▸ WORK TO BE COMPLETED:
Update the listing by rewriting every line with "pose line" swapped for "extrinsics line" and nothing else altered.

- - - -

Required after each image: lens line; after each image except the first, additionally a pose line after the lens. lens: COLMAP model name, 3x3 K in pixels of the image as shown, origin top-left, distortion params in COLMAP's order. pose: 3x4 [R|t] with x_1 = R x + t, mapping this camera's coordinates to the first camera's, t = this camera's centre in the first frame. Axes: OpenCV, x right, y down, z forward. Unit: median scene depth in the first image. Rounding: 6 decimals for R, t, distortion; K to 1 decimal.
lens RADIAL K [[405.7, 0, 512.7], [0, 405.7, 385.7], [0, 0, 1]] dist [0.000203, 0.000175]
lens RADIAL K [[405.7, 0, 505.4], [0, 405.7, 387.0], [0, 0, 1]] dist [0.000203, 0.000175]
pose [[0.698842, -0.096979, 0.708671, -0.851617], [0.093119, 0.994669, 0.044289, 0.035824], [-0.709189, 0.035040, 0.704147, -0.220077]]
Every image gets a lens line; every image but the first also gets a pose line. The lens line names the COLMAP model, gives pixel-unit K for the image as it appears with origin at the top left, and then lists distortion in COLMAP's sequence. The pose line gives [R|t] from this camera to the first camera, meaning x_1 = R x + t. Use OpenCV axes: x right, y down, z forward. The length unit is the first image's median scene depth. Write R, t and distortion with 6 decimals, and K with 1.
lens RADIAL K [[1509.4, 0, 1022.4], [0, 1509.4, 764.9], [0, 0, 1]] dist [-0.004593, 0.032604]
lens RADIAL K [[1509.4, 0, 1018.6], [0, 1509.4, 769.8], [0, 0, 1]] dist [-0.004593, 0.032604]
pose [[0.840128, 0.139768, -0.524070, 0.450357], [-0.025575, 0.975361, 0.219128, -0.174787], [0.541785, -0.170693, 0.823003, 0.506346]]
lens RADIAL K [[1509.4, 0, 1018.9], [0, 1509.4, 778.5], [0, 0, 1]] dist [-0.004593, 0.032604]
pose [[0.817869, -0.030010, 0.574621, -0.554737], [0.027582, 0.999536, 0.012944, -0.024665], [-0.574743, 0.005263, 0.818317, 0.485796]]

- - - -

▸ COMPLETED TASK:
Required after each image: lens line; after each image except the first, additionally a extrinsics line after the lens. lens: COLMAP model name, 3x3 K in pixels of the image as shown, origin top-left, distortion params in COLMAP's order. pose: 3x4 [R|t] with x_1 = R x + t, mapping this camera's coordinates to the first camera's, t = this camera's centre in the first frame. Axes: OpenCV, x right, y down, z forward. Unit: median scene depth in the first image. Rounding: 6 decimals for R, t, distortion; K to 1 decimal.
lens RADIAL K [[405.7, 0, 512.7], [0, 405.7, 385.7], [0, 0, 1]] dist [0.000203, 0.000175]
lens RADIAL K [[405.7, 0, 505.4], [0, 405.7, 387.0], [0, 0, 1]] dist [0.000203, 0.000175]
pose [[0.698842, -0.096979, 0.708671, -0.851617], [0.093119, 0.994669, 0.044289, 0.035824], [-0.709189, 0.035040, 0.704147, -0.220077]]
Every image gets a lens line; every image but the first also gets a extrinsics line. The lens line names the COLMAP model, gives pixel-unit K for the image as it appears with origin at the top left, and then lists distortion in COLMAP's sequence. The extrinsics line gives [R|t] from this camera to the first camera, meaning x_1 = R x + t. Use OpenCV axes: x right, y down, z forward. The length unit is the first image's median scene depth. Write R, t and distortion with 6 decimals, and K with 1.
lens RADIAL K [[1509.4, 0, 1022.4], [0, 1509.4, 764.9], [0, 0, 1]] dist [-0.004593, 0.032604]
lens RADIAL K [[1509.4, 0, 1018.6], [0, 1509.4, 769.8], [0, 0, 1]] dist [-0.004593, 0.032604]
pose [[0.840128, 0.139768, -0.524070, 0.450357], [-0.025575, 0.975361, 0.219128, -0.174787], [0.541785, -0.170693, 0.823003, 0.506346]]
lens RADIAL K [[1509.4, 0, 1018.9], [0, 1509.4, 778.5], [0, 0, 1]] dist [-0.004593, 0.032604]
pose [[0.817869, -0.030010, 0.574621, -0.554737], [0.027582, 0.999536, 0.012944, -0.024665], [-0.574743, 0.005263, 0.818317, 0.485796]]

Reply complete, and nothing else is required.